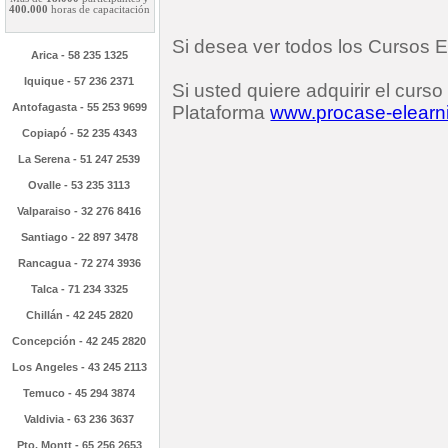
400.000
horas de capacitación
Si desea ver todos los Cursos 
Arica - 58 235 1325
Iquique - 57 236 2371
Si usted quiere adquirir el curs
Antofagasta - 55 253 9699
Plataforma
www.procase-elearni
Copiapó - 52 235 4343
La Serena - 51 247 2539
Ovalle - 53 235 3113
Valparaiso - 32 276 8416
Santiago - 22 897 3478
Rancagua - 72 274 3936
Talca - 71 234 3325
Chillán - 42 245 2820
Concepción - 42 245 2820
Los Angeles - 43 245 2113
Temuco - 45 294 3874
Valdivia - 63 236 3637
Pto. Montt - 65 256 2653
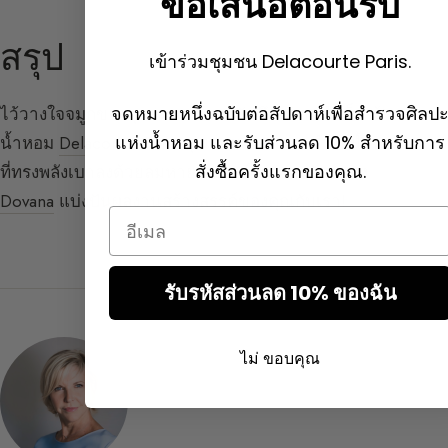
ข้อเสนอต้อนรับ
สรุป
เข้าร่วมชุมชน Delacourte Paris.
จดหมายหนึ่งฉบับต่อสัปดาห์เพื่อสำรวจศิลป
ไว้วางใจจมูกของคุณ ทดลอง จดบันทึกความสำเร็จ ด้วย
แห่งน้ำหอม และรับส่วนลด 10% สำหรับการ
น้ำหอม
Delacourte Paris
คุณสามารถ เช่น ทำให้น้ำหอม
สั่งซื้อครั้งแรกของคุณ.
ที่ทรงพลังเบาลงด้วยลมหายใจอ่อนโยนและมัสก์ของ
Dovana
แบ่งปันผลงานสร้างสรรค์ของคุณกับเรา!
Email
รับรหัสส่วนลด 10% ของฉัน
ไม่ ขอบคุณ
----
Each line of the data must be restated exactly, and the pictures must be left out.

TASK SOLUTION
400.000
horas de capacitación
Si desea ver todos los Cursos 
Arica - 58 235 1325
Iquique - 57 236 2371
Si usted quiere adquirir el curs
Antofagasta - 55 253 9699
Plataforma
www.procase-elearni
Copiapó - 52 235 4343
La Serena - 51 247 2539
Ovalle - 53 235 3113
Valparaiso - 32 276 8416
Santiago - 22 897 3478
Rancagua - 72 274 3936
Talca - 71 234 3325
Chillán - 42 245 2820
Concepción - 42 245 2820
Los Angeles - 43 245 2113
Temuco - 45 294 3874
Valdivia - 63 236 3637
Pto. Montt - 65 256 2653
ข้อเสนอต้อนรับ
สรุป
เข้าร่วมชุมชน Delacourte Paris.
จดหมายหนึ่งฉบับต่อสัปดาห์เพื่อสำรวจศิลป
ไว้วางใจจมูกของคุณ ทดลอง จดบันทึกความสำเร็จ ด้วย
แห่งน้ำหอม และรับส่วนลด 10% สำหรับการ
น้ำหอม
Delacourte Paris
คุณสามารถ เช่น ทำให้น้ำหอม
สั่งซื้อครั้งแรกของคุณ.
ที่ทรงพลังเบาลงด้วยลมหายใจอ่อนโยนและมัสก์ของ
Dovana
แบ่งปันผลงานสร้างสรรค์ของคุณกับเรา!
Email
รับรหัสส่วนลด 10% ของฉัน
ไม่ ขอบคุณ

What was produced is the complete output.